Certainly, I've attached the file which printed out blurry. And I deliberately said "printed" because it looks ok on screen... so this still might be a printer problem.

If anyone could check if it prints out fine on their machine I'd be very much obliged :)
My printer is Brother DCP-7040.

TIA
Bart.
Attachments
part-600dpi-bw.tiff
cday
Posts: 451
Joined: 19 Mar 2013, 14:55
Number of books owned: 0
Country: UK

Re: sheet music & tiff

Post by cday »

Your uploaded file, as I think you already know, is an uncompressed 600DPI 1-bit TIFF file with no sign of blurryness even when zoomed in, so likely a printing issue, possibly due to printing at a lower resolution such as 300DPI?

The Brother DCP-7040 spec shows the print resolution as being 'Up to 2400 x 600 dpi', so could you have a lower resolution set, or is there possibly some other factor in play??

Edit:

If you apply the 'Fax' compression I mentioned above to your TIFF the file size reduces from 4167KB to 171KB, with absolutely no loss of quality as the compression is lossless, if that is any help...
Attachments
part-600dpi-bw-1_CCITT_G4.tif
(170.02 KiB) Not downloaded yet
bartvaes
Posts: 4
Joined: 18 May 2016, 12:34
Number of books owned: 0
Country: Belgium

Re: sheet music & tiff

Post by bartvaes »

Yes, I was also under the impression the file itself wasn't the problem.
Printer is also OK (default print setting = 600dpi) and the fuzzyness only happens with TIFF files.

So today I did some trial & error with the image viewer applications and guess what ?
The blurry output only occurs when I use Okular (default viewer in KDE on my distribution).

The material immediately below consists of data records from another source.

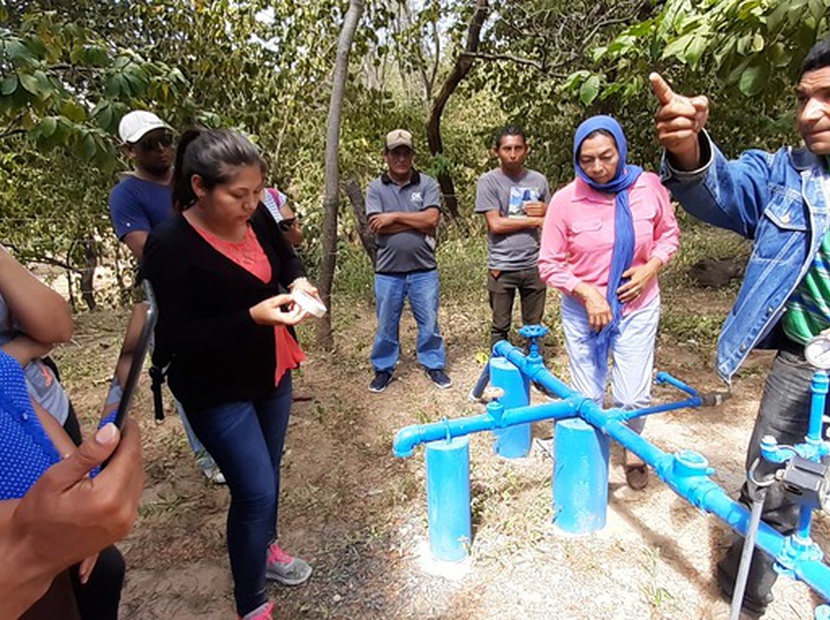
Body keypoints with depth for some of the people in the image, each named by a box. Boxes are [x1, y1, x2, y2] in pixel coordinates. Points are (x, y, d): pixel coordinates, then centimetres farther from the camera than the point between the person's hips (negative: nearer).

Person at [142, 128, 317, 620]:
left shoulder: (255, 217, -7)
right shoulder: (170, 246, -23)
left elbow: (285, 256, 12)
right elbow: (180, 337, -23)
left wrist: (298, 281, -10)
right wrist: (254, 316, -32)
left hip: (271, 372, 6)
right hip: (218, 390, -6)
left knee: (267, 472, 21)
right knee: (256, 490, -3)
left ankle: (265, 547, 48)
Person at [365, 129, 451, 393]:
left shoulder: (427, 184, 2)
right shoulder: (376, 188, 2)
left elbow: (432, 219, -13)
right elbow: (378, 226, -12)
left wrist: (394, 216, -12)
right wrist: (417, 222, -12)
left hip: (423, 270, 0)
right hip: (388, 271, 0)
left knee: (429, 322, 9)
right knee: (386, 325, 12)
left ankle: (434, 365, 28)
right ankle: (384, 368, 29)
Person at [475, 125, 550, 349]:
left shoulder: (538, 180, 9)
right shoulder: (488, 181, -2)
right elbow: (496, 224, -11)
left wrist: (546, 210, -5)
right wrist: (534, 221, -6)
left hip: (533, 265, 3)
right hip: (502, 267, -3)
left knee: (534, 327, 11)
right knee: (500, 327, 7)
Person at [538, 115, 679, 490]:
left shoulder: (649, 186, -8)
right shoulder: (565, 200, -13)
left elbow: (668, 233, 8)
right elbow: (549, 264, -8)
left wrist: (650, 268, -10)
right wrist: (587, 293, -19)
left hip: (637, 307, 1)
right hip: (583, 310, -1)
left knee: (633, 397, 5)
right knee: (588, 397, 9)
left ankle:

There even is a bug report about it from 2010 but doesn't get a lot of attention :(
Printing from other apps like Gwenview, GIMP or even command line produces correct output.

So, I thank you all for looking into this and help searching for a solution.
Also thanks for the tip about compression, hadn't looked into that yet ;)

Bart.
L.Willms
Posts: 134
Joined: 21 Sep 2016, 10:51
E-book readers owned: Tolino Shine
Country: Germany
Location: Frankfurt/Main, Germany

Re: sheet music & tiff

Post by L.Willms »

bartvaes wrote: I'm a musician in several concert / wind bands and for one of them I'm about to start digitizing their sheet music library.
We're talking several 100ths of paper sheet music with varying sizes (mostly A4 & A3, with the occasional A5 or US Letter).

My initial idea was to treat them as text and to scan @ 300dpi black & white, 600dpi grayscale for the occasional cover image.
I'm using openSUSE 42.1 Linux so the scanning program is xsane, and file format = TIFF (compressionless).

Now here comes the problem: my scans should be re-printable, meaning I should be able to make small corrections
Why don't you use a musical score recognition program like capella Scan? [sorry for the German version of the web site - the english language seems to be in maintenenace mode at this moment in time, since it only displays an error message]

Capella scan is, of course, a companion to the score writer capella, which then allows reformatting, parts extraction (or hiding selected parts), playing the music, transposing the key, and many more. The free capella Reader which runs not only on Windows but also on Mac, and on touch sensitive tablets (not yet with Android or Apple's iOS).

But the result of capella Scan can also exported as MusicXML and then used in Finale, Sibelius, and many other score writers. capella Scan uses the ABBYY recognition engine for text, including text set in "Fraktur" (gothic type).

Youtube video on "capella Reader": https://www.youtube.com/watch?v=3G513N2DR9M
11 videos on "From scanning to karaoke CD" https://www.youtube.com/watch?v=ChBUu3PcOro
Last edited by L.Willms on 08 Oct 2016, 01:33, edited 1 time in total.